从 r 的嵌套列表中的第一项的总和中减去一个

Question

I have an initial nested list (list of lists) of vectors of integers with NA values randomly replacing some integers. Within a nested list, if one vector contains all NA values, it needs to be broken up into two lists (or more, if more than one vector in the nested list contains all NA s). I ultimately need a vector of values that sums the length nested lists minus 1, ie sum(lengths(list[[i]]-1 , where i is the list of vectors in the nested list, and removes any values less than or equal to 0.

So far I have been able to do this, but realized that if a list is 'artificially' broken into 2+ lists, I only need to subtract one from the first position of the nested list. Furthermore, if the first position of the nested list is NA , the subsequent lists in the nested list do not need to be subtracted by 1.

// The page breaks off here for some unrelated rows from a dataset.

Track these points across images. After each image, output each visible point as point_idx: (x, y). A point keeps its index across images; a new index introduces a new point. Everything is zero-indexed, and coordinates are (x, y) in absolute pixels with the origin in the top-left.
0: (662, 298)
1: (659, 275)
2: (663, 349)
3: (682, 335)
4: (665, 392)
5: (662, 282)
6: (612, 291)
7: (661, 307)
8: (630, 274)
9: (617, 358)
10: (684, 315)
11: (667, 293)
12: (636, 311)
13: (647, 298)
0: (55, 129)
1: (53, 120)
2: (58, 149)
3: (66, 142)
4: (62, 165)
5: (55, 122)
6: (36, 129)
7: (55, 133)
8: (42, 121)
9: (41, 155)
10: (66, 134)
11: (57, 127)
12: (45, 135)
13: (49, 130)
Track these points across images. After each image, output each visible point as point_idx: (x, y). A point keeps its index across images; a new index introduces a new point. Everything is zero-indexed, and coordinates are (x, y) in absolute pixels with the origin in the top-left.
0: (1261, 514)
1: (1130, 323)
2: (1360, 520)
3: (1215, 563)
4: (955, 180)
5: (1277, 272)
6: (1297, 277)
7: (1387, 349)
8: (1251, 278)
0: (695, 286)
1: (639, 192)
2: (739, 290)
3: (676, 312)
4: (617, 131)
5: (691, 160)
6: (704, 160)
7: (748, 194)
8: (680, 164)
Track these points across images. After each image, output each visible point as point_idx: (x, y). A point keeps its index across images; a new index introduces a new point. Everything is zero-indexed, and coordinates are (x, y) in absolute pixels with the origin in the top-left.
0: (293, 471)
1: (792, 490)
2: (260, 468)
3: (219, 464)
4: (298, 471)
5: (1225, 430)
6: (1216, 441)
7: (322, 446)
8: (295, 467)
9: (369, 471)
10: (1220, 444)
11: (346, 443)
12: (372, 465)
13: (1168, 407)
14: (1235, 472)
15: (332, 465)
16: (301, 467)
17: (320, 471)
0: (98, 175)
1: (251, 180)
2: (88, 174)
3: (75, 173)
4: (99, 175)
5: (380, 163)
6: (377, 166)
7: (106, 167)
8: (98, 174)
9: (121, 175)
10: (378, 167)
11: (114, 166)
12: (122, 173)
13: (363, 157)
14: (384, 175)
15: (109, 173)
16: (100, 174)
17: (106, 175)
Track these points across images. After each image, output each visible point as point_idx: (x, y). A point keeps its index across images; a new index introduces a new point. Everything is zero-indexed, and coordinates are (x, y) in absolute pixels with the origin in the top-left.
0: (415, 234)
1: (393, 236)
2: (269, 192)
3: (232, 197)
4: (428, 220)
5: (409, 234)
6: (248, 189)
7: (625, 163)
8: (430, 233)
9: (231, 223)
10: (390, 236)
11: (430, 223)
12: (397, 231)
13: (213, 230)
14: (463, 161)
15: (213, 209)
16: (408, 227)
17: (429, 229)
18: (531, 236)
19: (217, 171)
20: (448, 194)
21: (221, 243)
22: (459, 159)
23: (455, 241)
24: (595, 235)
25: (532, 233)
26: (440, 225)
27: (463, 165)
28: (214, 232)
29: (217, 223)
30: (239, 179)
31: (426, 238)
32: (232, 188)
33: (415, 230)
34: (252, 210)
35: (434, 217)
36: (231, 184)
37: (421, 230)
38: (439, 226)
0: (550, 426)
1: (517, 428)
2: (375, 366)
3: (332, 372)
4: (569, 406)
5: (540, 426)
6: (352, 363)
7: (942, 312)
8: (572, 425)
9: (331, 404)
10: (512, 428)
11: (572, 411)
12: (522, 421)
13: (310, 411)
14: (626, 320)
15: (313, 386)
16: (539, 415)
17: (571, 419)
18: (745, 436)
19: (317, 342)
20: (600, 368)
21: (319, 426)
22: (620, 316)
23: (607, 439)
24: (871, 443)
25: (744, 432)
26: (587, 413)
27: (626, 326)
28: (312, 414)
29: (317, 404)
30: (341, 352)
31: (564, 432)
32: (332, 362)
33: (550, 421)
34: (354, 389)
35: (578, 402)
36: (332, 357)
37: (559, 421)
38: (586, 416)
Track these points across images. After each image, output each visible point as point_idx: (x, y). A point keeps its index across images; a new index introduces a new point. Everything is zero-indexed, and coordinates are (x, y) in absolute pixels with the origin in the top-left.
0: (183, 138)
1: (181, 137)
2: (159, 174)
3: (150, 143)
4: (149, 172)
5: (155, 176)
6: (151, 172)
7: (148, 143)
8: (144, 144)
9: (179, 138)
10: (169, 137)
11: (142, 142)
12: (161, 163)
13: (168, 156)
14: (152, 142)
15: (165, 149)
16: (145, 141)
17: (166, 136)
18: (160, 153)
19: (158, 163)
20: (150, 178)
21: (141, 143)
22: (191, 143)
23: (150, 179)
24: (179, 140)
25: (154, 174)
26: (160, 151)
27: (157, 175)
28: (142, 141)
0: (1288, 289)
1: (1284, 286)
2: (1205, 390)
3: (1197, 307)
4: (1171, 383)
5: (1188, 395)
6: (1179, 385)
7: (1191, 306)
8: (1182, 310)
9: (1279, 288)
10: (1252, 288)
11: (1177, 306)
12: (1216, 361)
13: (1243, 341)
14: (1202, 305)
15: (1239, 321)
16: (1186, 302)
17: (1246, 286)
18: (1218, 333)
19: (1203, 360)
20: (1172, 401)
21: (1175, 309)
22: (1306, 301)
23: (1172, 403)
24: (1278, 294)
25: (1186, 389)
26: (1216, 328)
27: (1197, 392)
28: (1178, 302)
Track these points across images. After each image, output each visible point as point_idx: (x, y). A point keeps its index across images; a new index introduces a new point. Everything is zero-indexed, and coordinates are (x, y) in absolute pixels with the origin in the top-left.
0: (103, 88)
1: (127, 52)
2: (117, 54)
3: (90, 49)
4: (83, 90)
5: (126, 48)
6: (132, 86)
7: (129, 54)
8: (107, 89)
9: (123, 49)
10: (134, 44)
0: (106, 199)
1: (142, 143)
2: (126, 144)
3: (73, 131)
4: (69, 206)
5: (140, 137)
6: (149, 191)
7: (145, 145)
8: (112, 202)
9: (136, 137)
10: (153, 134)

Below is some sample code that provides examples of the full nested list, the nested list with NA values randomly assigned, and the final desired vector of sums for the example lists.

#Full List
L.full<-list(list(1,3,c(0,2,0),c(0,0)),list(1,6,c(0,3,2,0,1,0),c(0,0,0,1,0,0),1,2,c(0,1),2,c(0,0)),
             list(1,0),list(1,0),list(1,4,c(2,0,0,0),c(4,1),c(1,0,0,0,0),0),list(1,0))
#Nested list with "random" NAs
L.miss<-list(list(1,3,c(0,NA,0),c(0,0)),list(1,6,c(0,3,NA,0,NA,0),c(0,NA,0,1,0,0),1,NA,c(0,1),2,c(0,0)),
             list(1,NA),list(1,0),list(1,NA,c(NA,0,0,0),c(NA,NA),c(1,0,0,NA,0),0),list(1,0))
#Desired final output
L.want<-c(5,11,5,1,3,5,1)

The below code may be a bit inelegant but almost gets me where I need to be; it outputs the final vector as [5,11,4,1,2,4,1] , not the desired [5,11,5,1,3,5,1] . How can I have the code subtract one from just the first element in the list, if it is present?

#Break apart 
test<-lapply(lapply(seq_along(L.miss), function(nm) {split(L.miss[[nm]], cumsum(sapply(L.miss[[nm]], function(x) all(is.na(x)))))}), function(lstA) lapply(lstA,function(x) Filter(function(y) !all(is.na(y)), x)))
#Bring the nested list up a level
test2<-unlist(test,recursive=FALSE)
#Remove NA values
test3<-rapply(test2,function(x) x[!is.na(x)], how="replace") #remove NAs
#Sum nested lists
test4<-integer()
for (i in 1:length(test3)){
  test4[i]<-sum(lengths(test3[[i]]))-1
} 
test5<-test4[test4>0] #remove values <=0

Thank you - if this question is too specific for this forum, please let me know and I will remove it.

Answer 1

I think I solved it - it was much simpler to delete the first position in the initial L.miss nested list then ignore the whole "minus 1" altogether:

#Delete first instance
l<-L.miss
for (i in 1:length(l)){
  l[[i]][[1]]<-NULL
}

#Same code as above but for loop sums without -1
test<-lapply(lapply(seq_along(l), function(nm) {split(l[[nm]], cumsum(sapply(l[[nm]], function(x) all(is.na(x)))))}), function(lstA) lapply(lstA,function(x) Filter(function(y) !all(is.na(y)), x)))
test2<-unlist(test,recursive=FALSE)
test3<-rapply(test2,function(x) x[!is.na(x)], how="replace") #remove NAs
test4<-integer()
for (i in 1:length(test3)){
  test4[i]<-sum(lengths(test3[[i]]))
} 
test5<-test4[test4>0] #remove values <=0

#result
#> test5
#[1]  5 11  5  1  3  5  1